Wood is left over Red Oak, from a DIY Towel Rack I did for the wife. Have no idea as to the maker of the knife, it was so heavily rusted & pitted, no markings survived.


----------



## sachem allison (Aug 14, 2013)

looks good to me, solid work


----------



## Johnny.B.Good (Aug 14, 2013)

sachem allison said:


> looks good to me, solid work



+1


----------



## apicius9 (Aug 14, 2013)

You are way ahead of me there, looks nice.

Stefan


----------



## tripleq (Aug 14, 2013)

Looks great. You should be proud.


----------



## knyfeknerd (Aug 15, 2013)

You're totally screwed!
Looks good, but you've just found your way down another rabbit hole that exists inside the KKF rabbit hole. 
I say in 3 months time you'll be sitting up till the wee hours of the mornin' looking at wood and selecting mosaic pins.
Keep up the good work, seriously-looks good!


----------



## DSChief (Aug 15, 2013)

i thank you for the kind words, But you All must be used car salesmen , BS comes way too easy for you.


----------



## andre s (Aug 16, 2013)

If you're dissatisfied with your work, I would suggest a few rounds of finish sanding. As far as I can tell, the hard work / talented part of it is already done.
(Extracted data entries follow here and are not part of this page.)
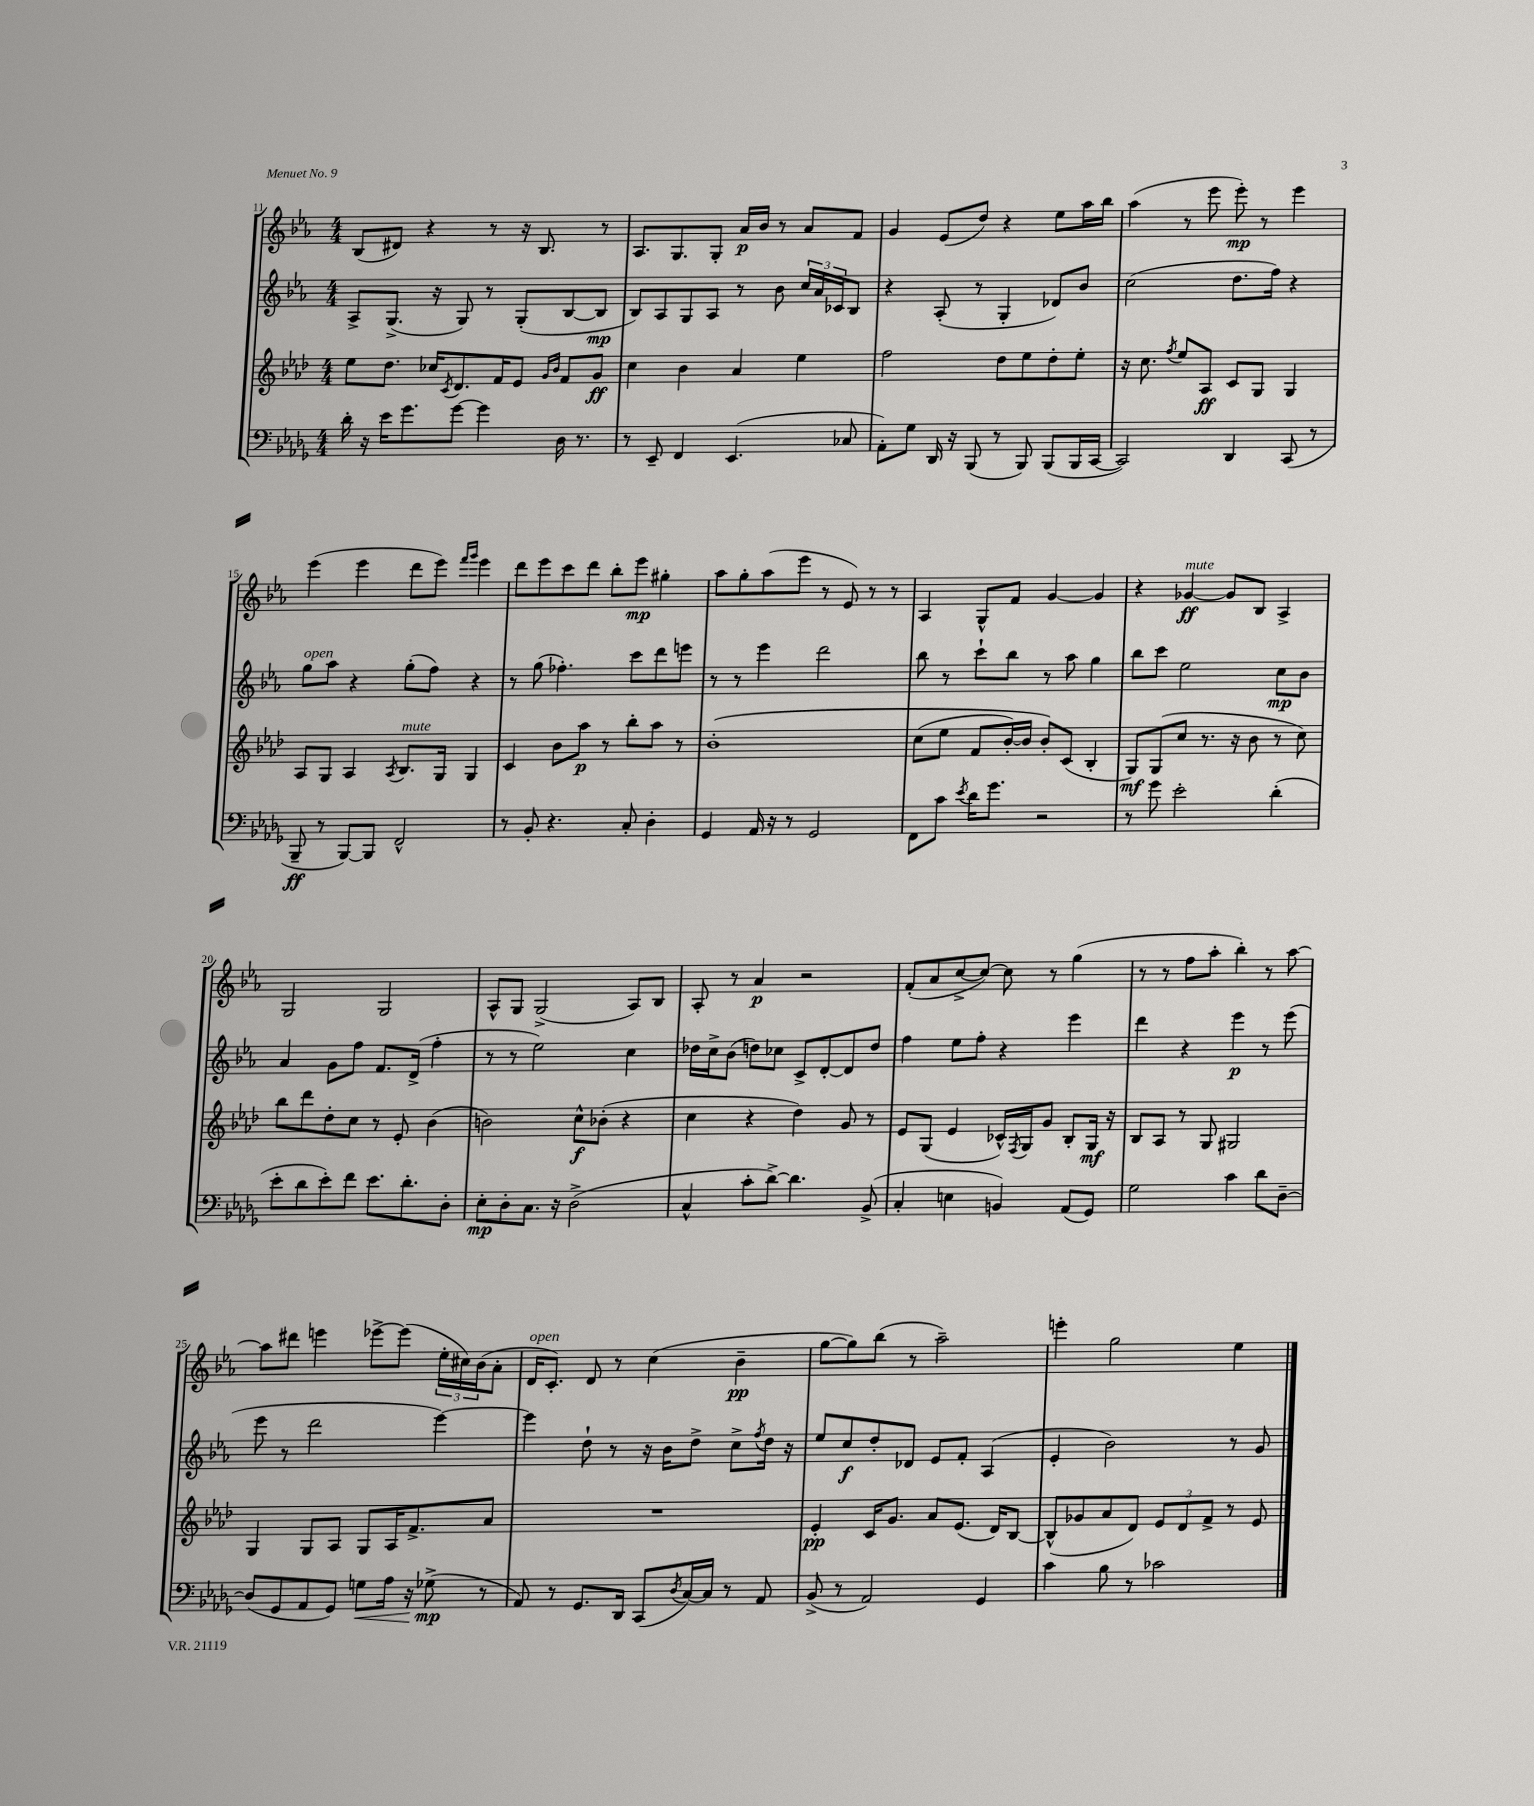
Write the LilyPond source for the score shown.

<<
\new StaffGroup <<
\new Staff = "s0" {
    \clef treble \key ees \major \numericTimeSignature \time 4/4
    bes8( dis'8) r4 r8 r16 bes8. r8 |
    aes8. g8. g8-. aes'16\p bes'16 r8 aes'8 f'8 |
    g'4 ees'8( d''8) r4 ees''8 aes''16 bes''16 |
    aes''4( r8 ees'''8 ees'''8-.\mp) r8 ees'''4 |
    ees'''4( ees'''4 d'''8 ees'''8) \grace { f'''16 g'''16 } ees'''4 |
    d'''8 ees'''8 c'''8 d'''8 bes''8-. ees'''8\mp gis''4-. |
    aes''8 g''8-. aes''8( ees'''8 r8 ees'8) r8 r8 |
    aes4 g8-^ f'8 g'4~ g'4 |
    r4 ges'4~\ff^\markup { \italic "mute" } ges'8 bes8 aes4-> |
    g2 g2 |
    aes8-^ g8 g2->( aes8) bes8 |
    aes8-. r8 aes'4\p r2 |
    f'8-.( aes'8 c''8~-> c''8~) c''8 r8 g''4( |
    r8 r8 f''8 aes''8-. bes''4-.) r8 aes''8~ |
    aes''8 dis'''8 e'''4 ees'''8~-> ees'''8( \tuplet 3/2 { ees''16-. cis''16) bes'16( } aes'8-. |
    d'16^\markup { \italic "open" } c'8.-.) d'8 r8 c''4( bes'4--\pp |
    g''8~ g''8) bes''8( r8 aes''2--) |
    e'''4-. g''2 ees''4 \bar "|." |
}
\new Staff = "s1" {
    \clef treble \key ees \major \numericTimeSignature \time 4/4
    aes8-> g8.->( r16 g8) r8 g8-.( bes8~ bes8\mp |
    bes8) aes8 g8 aes8 r8 bes'8 \tuplet 3/2 { c''16 aes'16 ces'16 } bes8 |
    r4 aes8-.( r8 g4-. des'8) bes'8 |
    c''2( d''8. f''16) r4 |
    g''8^\markup { \italic "open" } aes''8 r4 g''8-.( f''8) r4 |
    r8 g''8( fes''4.-.) c'''8 d'''8 e'''8 |
    r8 r8 ees'''4 d'''2 |
    bes''8 r8 c'''8-! bes''8 r8 aes''8 g''4 |
    bes''8 c'''8 ees''2 c''8\mp bes'8 |
    aes'4 g'8 f''8 f'8. d'16->( f''4-. |
    r8 r8 ees''2) c''4 |
    des''16 c''16-> bes'8( d''8) ces''8 c'8-> d'8~-. d'8 d''8 |
    f''4 ees''8 f''8-. r4 ees'''4 |
    d'''4 r4 ees'''4\p r8 ees'''8( |
    ees'''8 r8 d'''2 ees'''4~) |
    ees'''4 d''8-! r8 r16 bes'16 d''8-> c''8-> \acciaccatura { f''8 } d''16 r16 |
    ees''8 c''8\f d''8-. des'8 ees'8 f'8-. aes4( |
    ees'4-. bes'2) r8 g'8 \bar "|." |
}
\new Staff = "s2" {
    \clef treble \key aes \major \numericTimeSignature \time 4/4
    ees''8 des''8. ces''16 \acciaccatura { c'8 } des'8. f'16 ees'8 \grace { g'16 bes'16 } f'8 g'8\ff |
    c''4 bes'4 aes'4 ees''4 |
    f''2 des''8 ees''8 des''8-. ees''8-. |
    r16 c''8. \acciaccatura { f''8 } ees''8 aes8\ff c'8 g8 g4 |
    aes8 g8 aes4 \acciaccatura { aes8 } bes8.^\markup { \italic "mute" } g16 g4 |
    c'4 bes'8 aes''8\p r8 bes''8-. aes''8 r8 |
    bes'1-.\( |
    c''8( ees''8 f'8 bes'16~-.) bes'16 bes'8-.\) c'8( bes4-. |
    g8\mf) g8( c''8 r8. r16 bes'8 r8 c''8) |
    bes''8 des'''8 des''8-. c''8 r8 ees'8-. bes'4( |
    b'2) c''8-^\f bes'8-.( r4 |
    c''4 r4 des''4) g'8 r8 |
    ees'8 g8( ees'4 ces'16-^) \acciaccatura { f8 } g16 g'8 bes8-. g16\mf r16 |
    bes8 aes8 r8 g8 gis2 |
    g4 g8 aes8 g8 aes16 f'8.-> aes'8 |
    R1 |
    ees'4-.\pp c'16 g'8. aes'8 ees'8.( des'16) bes8~ |
    bes8-^( ges'8 aes'8 des'8) \tuplet 3/2 { ees'8 des'8 f'8-> } r8 ees'8 \bar "|." |
}
\new Staff = "s3" {
    \clef bass \key des \major \numericTimeSignature \time 4/4
    des'16-. r16 ees'16 ges'8. ges'8~ ges'4 des16 r8. |
    r8 ees,8-- f,4 ees,4.( ces8 |
    aes,8-.) ges8 des,16 r16 bes,,8( r8 bes,,8) bes,,8( bes,,16 c,16~ |
    c,2) des,4 c,8( r8 |
    bes,,8--\ff r8 bes,,8~) bes,,8 f,2-^ |
    r8 bes,8-. r4. c8-. des4-. |
    ges,4 aes,16 r16 r8 ges,2 |
    f,8 c'8 \acciaccatura { ees'8 } des'16 ges'8. r2 |
    r8 ges'8 ees'2-. des'4-.( |
    ees'8-. des'8 ees'8-.) f'8 ees'8. des'8.-. des8-. |
    ees8-.\mp des8-. c8. r16 des2->( |
    c4-^ c'8-. des'8~->) des'4. bes,8->( |
    c4-. e4 b,4) aes,8( ges,8) |
    ges2 c'4 des'8 des8~-- |
    des8( ges,8 aes,8 ges,8) g8\< aes16 r16 ges8->\mp\!( r8 |
    aes,8) r8 ges,8. des,16 c,8( \acciaccatura { des8 } c16~) c16 r8 aes,8 |
    bes,8->( r8 aes,2) ges,4 |
    c'4 bes8 r8 ces'2 \bar "|." |
}
>>
>>
\layout { \context { \Score currentBarNumber = #11 } }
In my mind, the rest of it is all about patience (nice thing about not trying to make a buck out of it). This part can be done while watching tv, smoking a pipe, listening to someone talk about their day...whatever. Point is, this part doesn't require as much focus, just look down and check your work every once in awhile: 
All by hand, I would use 120 grit paper until all the parts seem smooth and/or symmetrical from every angle. The nice thing with western handles is that they're much more forgiving when it comes to rounded and sinuous lines formed by "cushiony" hand sanding. You can trust your hand to feel how smooth it's getting without looking at the handle much. When you're happy with the basic geometry, go to 400 grit, then 600 and you can finish with 800. Slap on some watco's teak oil with a rag, wipe it down 45mins later, apply more teak oil, wipe it down for good 15mins later. Let it dry for 24hrs and you're all set.
my :2cents:


----------



## Korin_Mari (Aug 16, 2013)

knyfeknerd said:


> You're totally screwed!
> Looks good, but you've just found your way down another rabbit hole that exists inside the KKF rabbit hole.
> I say in 3 months time you'll be sitting up till the wee hours of the mornin' looking at wood and selecting mosaic pins.
> Keep up the good work, seriously-looks good!



+1 LOL
Looks great!


----------